• **Work order**
In the entries below, find the line with "DigestInit encoder, status: Code" and print exactly every line from there up to and including the line with "DigestResponse decoder, begins: 11:45", with no other lines.

Task input START

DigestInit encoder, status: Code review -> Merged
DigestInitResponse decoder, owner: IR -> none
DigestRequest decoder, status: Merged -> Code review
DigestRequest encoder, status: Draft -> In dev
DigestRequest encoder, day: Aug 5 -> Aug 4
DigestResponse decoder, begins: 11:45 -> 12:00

Task input END
Task input START

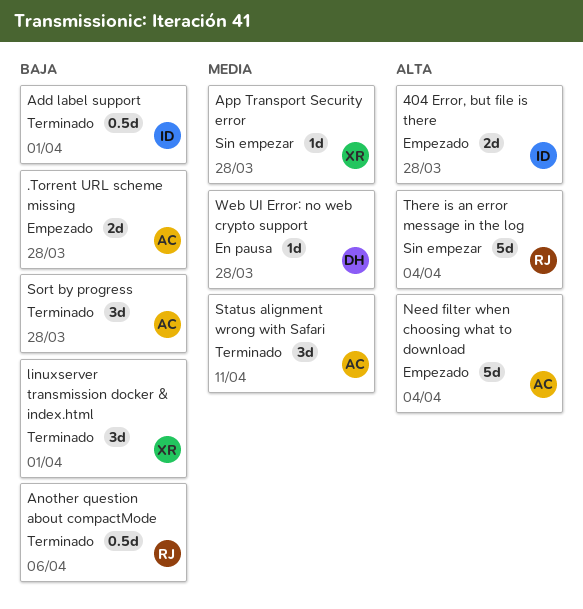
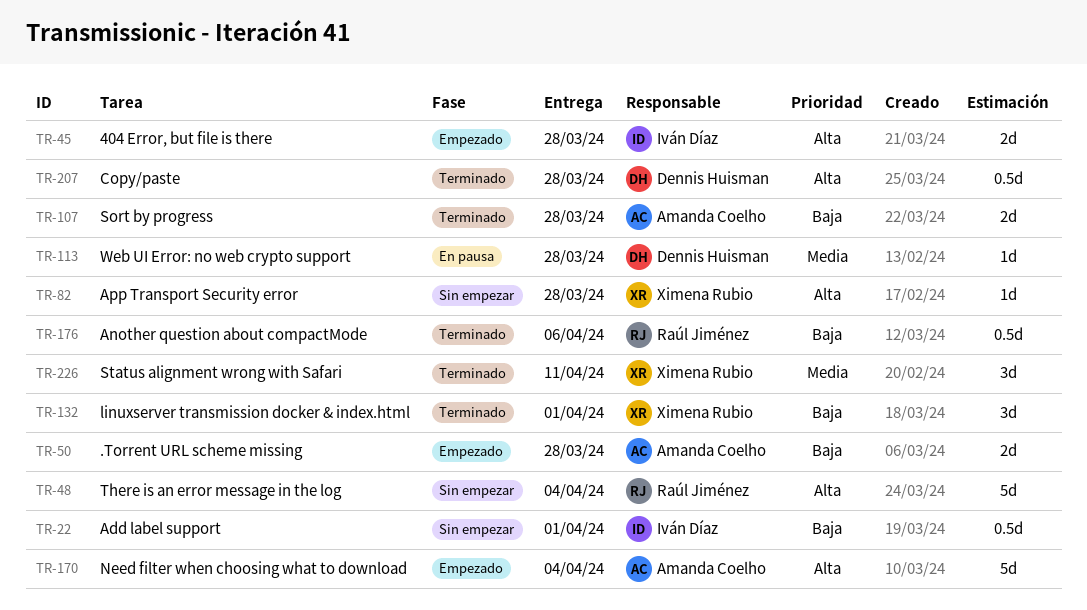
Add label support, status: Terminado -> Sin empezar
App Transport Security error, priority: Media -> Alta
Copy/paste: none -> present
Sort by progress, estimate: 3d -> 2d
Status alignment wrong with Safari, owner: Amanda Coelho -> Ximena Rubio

Task input END
Task input START

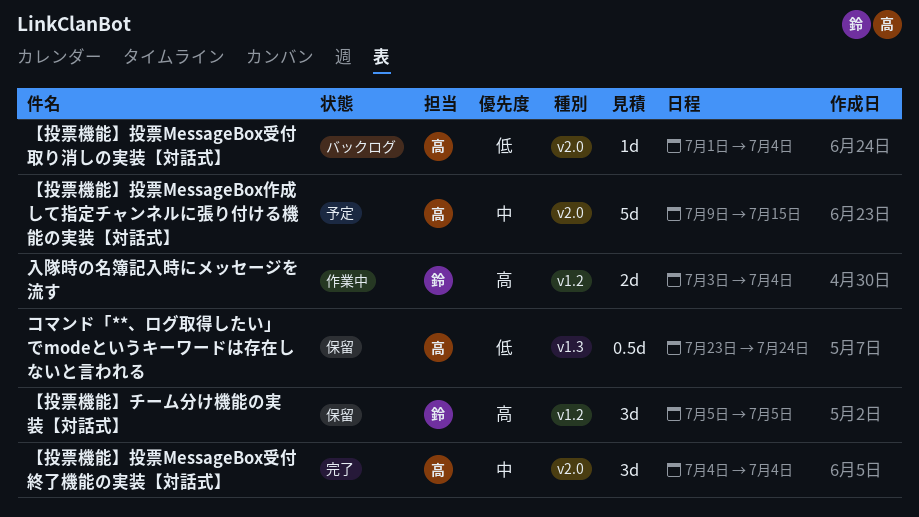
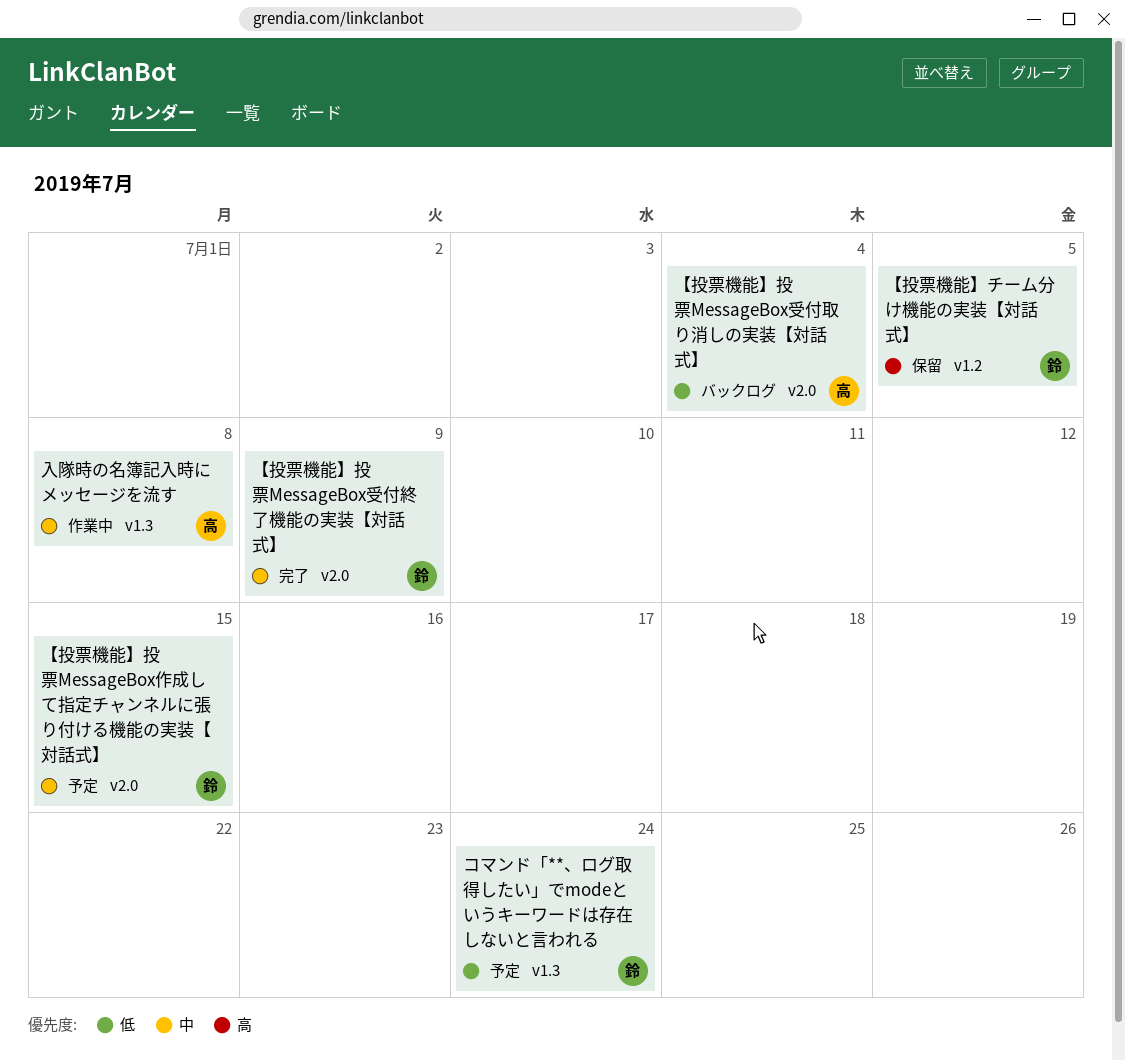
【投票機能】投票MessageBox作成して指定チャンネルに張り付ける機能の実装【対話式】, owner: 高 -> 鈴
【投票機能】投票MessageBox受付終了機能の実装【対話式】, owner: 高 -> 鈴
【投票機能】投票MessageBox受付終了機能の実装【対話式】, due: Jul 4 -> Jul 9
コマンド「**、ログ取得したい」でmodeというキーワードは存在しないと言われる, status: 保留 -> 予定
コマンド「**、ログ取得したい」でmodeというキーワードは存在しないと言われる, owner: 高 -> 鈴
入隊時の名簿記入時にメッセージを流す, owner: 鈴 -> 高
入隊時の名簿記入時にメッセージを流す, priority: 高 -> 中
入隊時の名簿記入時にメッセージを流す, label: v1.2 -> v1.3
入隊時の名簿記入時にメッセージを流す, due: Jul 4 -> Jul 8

Task input END

• **Written answer**
DigestInit encoder, status: Code review -> Merged
DigestInitResponse decoder, owner: IR -> none
DigestRequest decoder, status: Merged -> Code review
DigestRequest encoder, status: Draft -> In dev
DigestRequest encoder, day: Aug 5 -> Aug 4
DigestResponse decoder, begins: 11:45 -> 12:00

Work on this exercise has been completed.